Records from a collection

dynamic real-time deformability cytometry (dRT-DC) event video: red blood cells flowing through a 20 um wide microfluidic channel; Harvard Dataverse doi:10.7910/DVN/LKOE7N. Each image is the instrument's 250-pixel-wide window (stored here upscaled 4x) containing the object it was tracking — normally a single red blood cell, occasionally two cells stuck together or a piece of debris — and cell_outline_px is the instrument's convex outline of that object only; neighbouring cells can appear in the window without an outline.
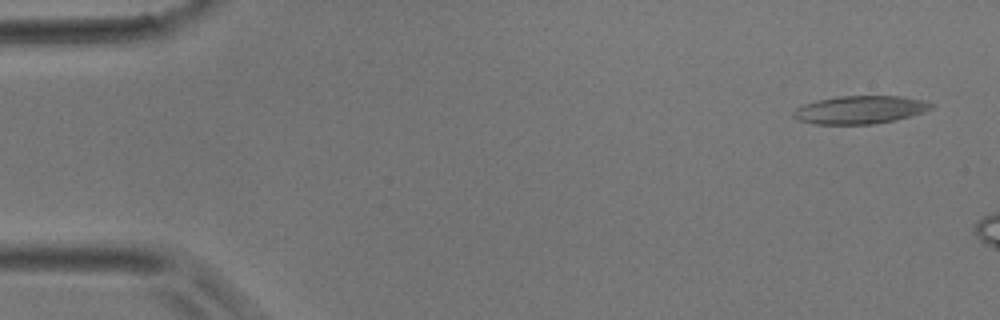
{"species": "common noctule bat (a hibernating species)", "species_latin": "Nyctalus noctula", "temperature_condition": "room temperature", "stored_images_in_passage": 3, "camera_frame_rate_fps": 3000, "um_per_image_px": 0.085, "animal": {"sex": "male", "body_mass_g": 17.9}, "frame": {"image": 1, "passage_image": 1, "time_ms": 0.0, "image_size_px": [1000, 320], "cell_outline_px": [[936, 104], [932, 108], [924, 112], [912, 116], [896, 120], [872, 124], [812, 124], [796, 120], [792, 116], [792, 112], [796, 108], [804, 104], [816, 100], [836, 96], [900, 96], [920, 100]], "centroid_in_image_um": [73.07, 9.33], "position_along_channel_um": 11.9, "area_um2": 22.72}}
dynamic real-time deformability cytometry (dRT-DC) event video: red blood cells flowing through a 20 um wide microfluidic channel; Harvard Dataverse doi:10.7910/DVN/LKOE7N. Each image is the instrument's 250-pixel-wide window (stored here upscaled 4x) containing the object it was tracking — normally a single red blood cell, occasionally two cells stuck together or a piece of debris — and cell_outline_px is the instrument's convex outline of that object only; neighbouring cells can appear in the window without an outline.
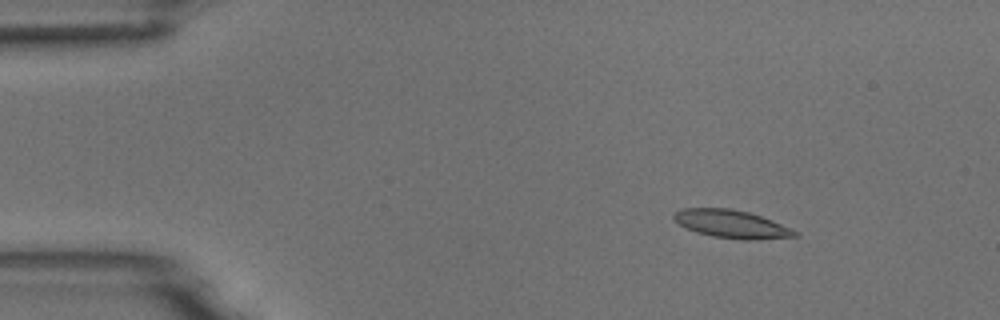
{"species": "common noctule bat (a hibernating species)", "species_latin": "Nyctalus noctula", "temperature_condition": "room temperature", "stored_images_in_passage": 4, "camera_frame_rate_fps": 3000, "um_per_image_px": 0.085, "animal": {"sex": "male", "body_mass_g": 18.8}, "frame": {"image": 1, "passage_image": 2, "time_ms": 0.333, "image_size_px": [1000, 320], "cell_outline_px": [[800, 236], [756, 240], [740, 240], [712, 236], [696, 232], [672, 220], [672, 216], [676, 212], [684, 208], [732, 208], [748, 212], [772, 220], [800, 232]], "centroid_in_image_um": [62.22, 19.05], "position_along_channel_um": 22.8, "area_um2": 19.88}}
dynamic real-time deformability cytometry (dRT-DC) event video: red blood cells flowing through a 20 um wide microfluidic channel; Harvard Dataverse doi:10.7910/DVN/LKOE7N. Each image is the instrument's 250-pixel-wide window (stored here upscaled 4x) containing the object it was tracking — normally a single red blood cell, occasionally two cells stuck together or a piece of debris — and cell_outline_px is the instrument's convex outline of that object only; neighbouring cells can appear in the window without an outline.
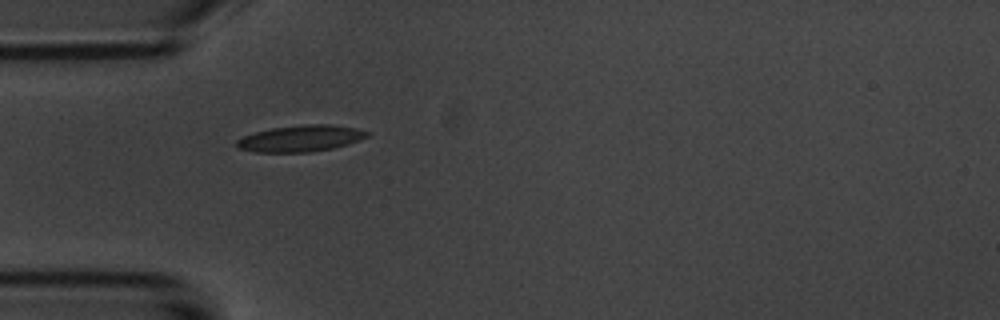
{"species": "common noctule bat (a hibernating species)", "species_latin": "Nyctalus noctula", "temperature_condition": "room temperature", "stored_images_in_passage": 1, "camera_frame_rate_fps": 3000, "um_per_image_px": 0.085, "animal": {"sex": "male", "body_mass_g": 20.1, "forearm_length_mm": 53.5}, "frame": {"image": 1, "passage_image": 1, "time_ms": 0.0, "image_size_px": [1000, 320], "cell_outline_px": [[368, 136], [360, 140], [348, 144], [332, 148], [308, 152], [256, 152], [240, 148], [232, 144], [236, 140], [244, 136], [256, 132], [272, 128], [304, 124], [332, 124], [356, 128], [368, 132]], "centroid_in_image_um": [25.54, 11.76], "position_along_channel_um": 59.5, "area_um2": 20.0}}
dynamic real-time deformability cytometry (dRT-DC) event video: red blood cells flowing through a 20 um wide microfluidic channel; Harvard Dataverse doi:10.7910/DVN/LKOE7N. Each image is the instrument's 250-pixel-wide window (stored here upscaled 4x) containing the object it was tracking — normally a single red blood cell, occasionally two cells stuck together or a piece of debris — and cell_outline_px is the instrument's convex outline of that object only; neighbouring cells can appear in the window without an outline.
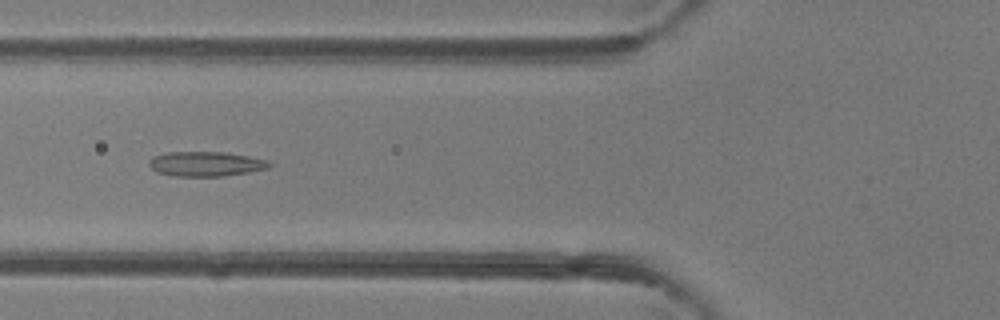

**GOAL OF THE EXERCISE**
Reproduce the entries exactly. Do not carry over any picture.

**COMPLETED EXERCISE**
dynamic real-time deformability cytometry (dRT-DC) event video: red blood cells flowing through a 20 um wide microfluidic channel; Harvard Dataverse doi:10.7910/DVN/LKOE7N. Each image is the instrument's 250-pixel-wide window (stored here upscaled 4x) containing the object it was tracking — normally a single red blood cell, occasionally two cells stuck together or a piece of debris — and cell_outline_px is the instrument's convex outline of that object only; neighbouring cells can appear in the window without an outline.
{"species": "common noctule bat (a hibernating species)", "species_latin": "Nyctalus noctula", "temperature_condition": "room temperature", "stored_images_in_passage": 3, "camera_frame_rate_fps": 3000, "um_per_image_px": 0.085, "animal": {"sex": "male", "body_mass_g": 17.9}, "frame": {"image": 1, "passage_image": 1, "time_ms": 0.0, "image_size_px": [1000, 320], "cell_outline_px": [[936, 104], [932, 108], [924, 112], [912, 116], [896, 120], [872, 124], [812, 124], [796, 120], [792, 116], [792, 112], [796, 108], [804, 104], [816, 100], [836, 96], [900, 96], [920, 100]], "centroid_in_image_um": [73.07, 9.33], "position_along_channel_um": 11.9, "area_um2": 22.72}}
dynamic real-time deformability cytometry (dRT-DC) event video: red blood cells flowing through a 20 um wide microfluidic channel; Harvard Dataverse doi:10.7910/DVN/LKOE7N. Each image is the instrument's 250-pixel-wide window (stored here upscaled 4x) containing the object it was tracking — normally a single red blood cell, occasionally two cells stuck together or a piece of debris — and cell_outline_px is the instrument's convex outline of that object only; neighbouring cells can appear in the window without an outline.
{"species": "common noctule bat (a hibernating species)", "species_latin": "Nyctalus noctula", "temperature_condition": "room temperature", "stored_images_in_passage": 4, "camera_frame_rate_fps": 3000, "um_per_image_px": 0.085, "animal": {"sex": "male", "body_mass_g": 18.8}, "frame": {"image": 1, "passage_image": 2, "time_ms": 0.333, "image_size_px": [1000, 320], "cell_outline_px": [[800, 236], [756, 240], [740, 240], [712, 236], [696, 232], [672, 220], [672, 216], [676, 212], [684, 208], [732, 208], [748, 212], [772, 220], [800, 232]], "centroid_in_image_um": [62.22, 19.05], "position_along_channel_um": 22.8, "area_um2": 19.88}}
dynamic real-time deformability cytometry (dRT-DC) event video: red blood cells flowing through a 20 um wide microfluidic channel; Harvard Dataverse doi:10.7910/DVN/LKOE7N. Each image is the instrument's 250-pixel-wide window (stored here upscaled 4x) containing the object it was tracking — normally a single red blood cell, occasionally two cells stuck together or a piece of debris — and cell_outline_px is the instrument's convex outline of that object only; neighbouring cells can appear in the window without an outline.
{"species": "common noctule bat (a hibernating species)", "species_latin": "Nyctalus noctula", "temperature_condition": "room temperature", "stored_images_in_passage": 1, "camera_frame_rate_fps": 3000, "um_per_image_px": 0.085, "animal": {"sex": "male", "body_mass_g": 20.1, "forearm_length_mm": 53.5}, "frame": {"image": 1, "passage_image": 1, "time_ms": 0.0, "image_size_px": [1000, 320], "cell_outline_px": [[368, 136], [360, 140], [348, 144], [332, 148], [308, 152], [256, 152], [240, 148], [232, 144], [236, 140], [244, 136], [256, 132], [272, 128], [304, 124], [332, 124], [356, 128], [368, 132]], "centroid_in_image_um": [25.54, 11.76], "position_along_channel_um": 59.5, "area_um2": 20.0}}
dynamic real-time deformability cytometry (dRT-DC) event video: red blood cells flowing through a 20 um wide microfluidic channel; Harvard Dataverse doi:10.7910/DVN/LKOE7N. Each image is the instrument's 250-pixel-wide window (stored here upscaled 4x) containing the object it was tracking — normally a single red blood cell, occasionally two cells stuck together or a piece of debris — and cell_outline_px is the instrument's convex outline of that object only; neighbouring cells can appear in the window without an outline.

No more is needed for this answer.